As a last point, it would be helpful to empower clang to do the linking 
of the code itself. I did not manage doing this in a first step and use 
gcc so far for final linking. Concerning include paths for the target, 
command line switches are available. I did not yet find out (and did not 
yet spend much time) on how to get linking running. Probably, it might 
be best to directly start with using binutils-gold instead of binutils-ld?

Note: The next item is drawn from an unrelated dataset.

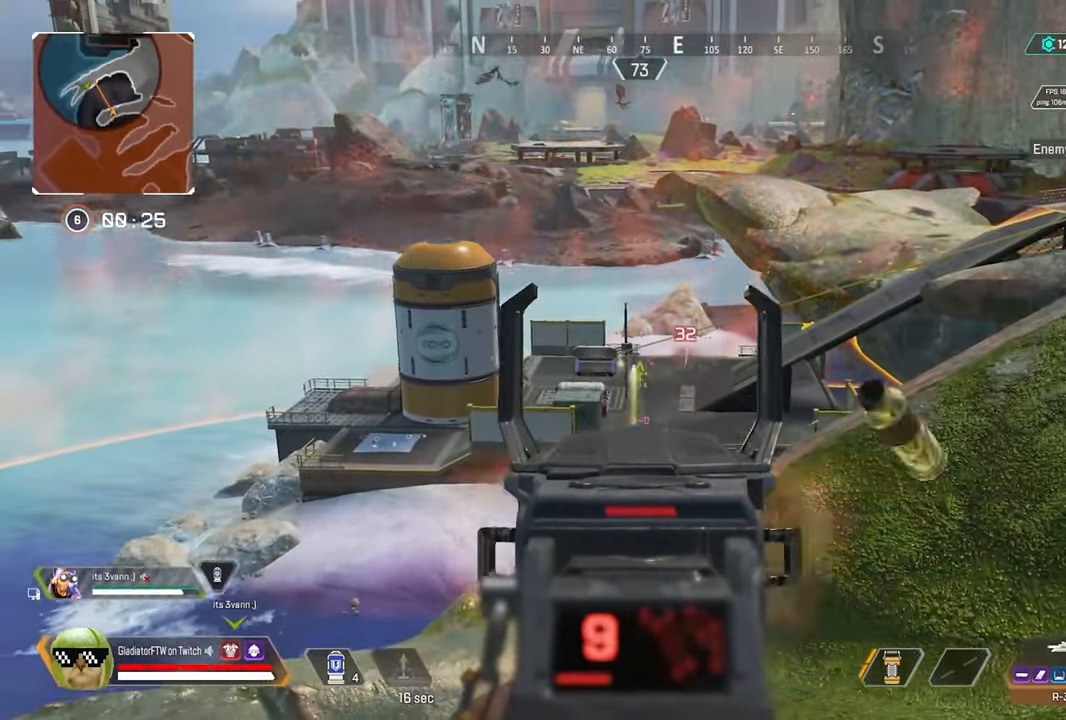
{"dt_ms": 500, "buttons": ["L2", "R2"], "left_stick": "center", "right_stick": "center", "events": [[84, "right_stick", "center"], [150, "right_stick", "down-left"], [450, "right_stick", "center"]]}
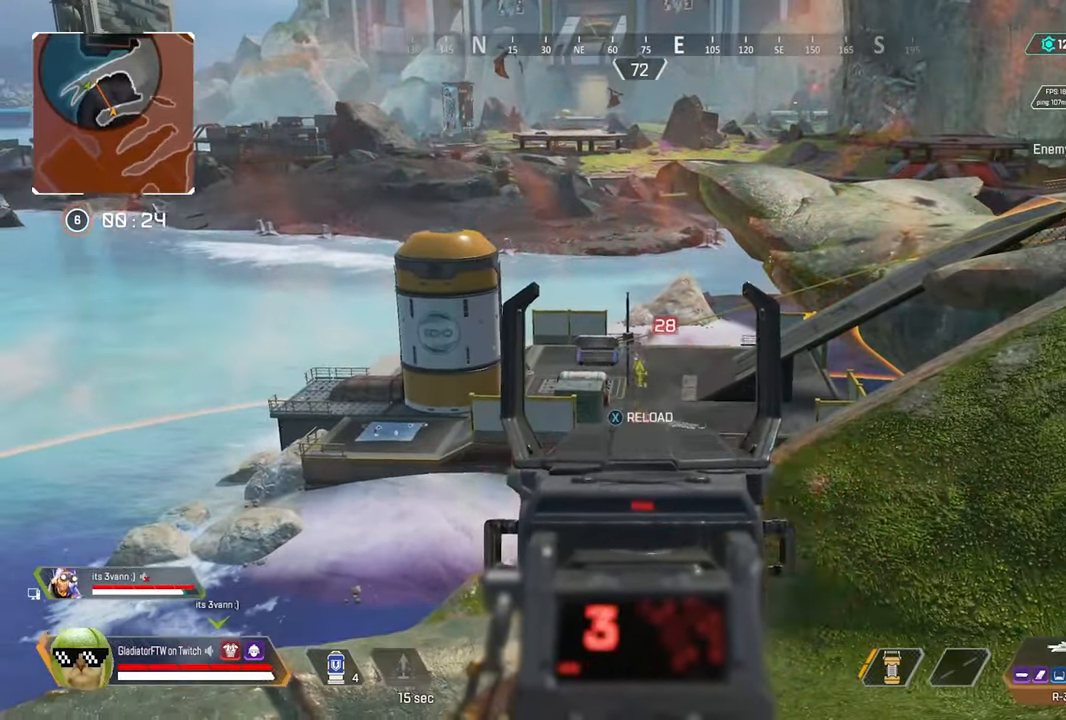
{"dt_ms": 500, "buttons": [], "left_stick": "up-left", "right_stick": "down-left", "events": [[100, "right_stick", "down-left"], [167, "right_stick", "left"], [367, "L2", "up"], [367, "left_stick", "left"], [417, "R2", "up"], [450, "right_stick", "down-left"], [500, "left_stick", "up-left"]]}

Summarizing,  I am convinced, with the above issues being resolved, LLVM 
will provide an excellent choice also for the very smallest targets. 
Thank's to the LLVM community to do an excellent job.

Yours,

Björn

P.S.: Some Aspects related to compile-time:

Having in mind, that typical armv6m targets typically will have 32k 
program memory, I expect that embedded software guys will be willing to 
tolerate much longer compilation times. Maybe there are expensive 
options that I am nor aware of, that currently are not activated by 
default due to performance reasons.

P.P.S.: Ideas for further code improvements of LLVM for small targets:

When comparing our hand coded assembly version with the best 
compiler-generated version we observed a speed gain of almost a factor 
of 2. It might be interresting to find out, where the biggest weaknesses 
of the compiler generated code were in order to find points for 
improvement.
For the most important v6m system, cortex M0 / M0+, the main speed 
bottlenecks were register pressure and the slow (2-cycle) overhead for 
memory accesses.  Besides special tricks, the asm optimizations did 
improve by changing internal calling conventions (no callee-saved-regs, 
all regs saved by caller), by replacing individual LDR/STR by LDM/STM 
sequences operating on more registers and by using the upper register 
half as spill bank.

When looking at those points, I suppose that the last aspect might be 
implemented in LLVM without too much of problems. Basically, the idea is 
to use R8,R10,R11,R12 and R13 as temporary spill slots that may be 
accessed with only 1 cycle instead of the 2 cycles required for memory 
accesses. For our crypto, we have tried hard but in vain using the upper 
registers for anything useful beside spill bank usage.
If llvm identifies large functions with lots of stack slots, it might be 
a good idea considering adding the upper regs to the spill list and 
replacing stack slot accesses to register accesses instead, if possible.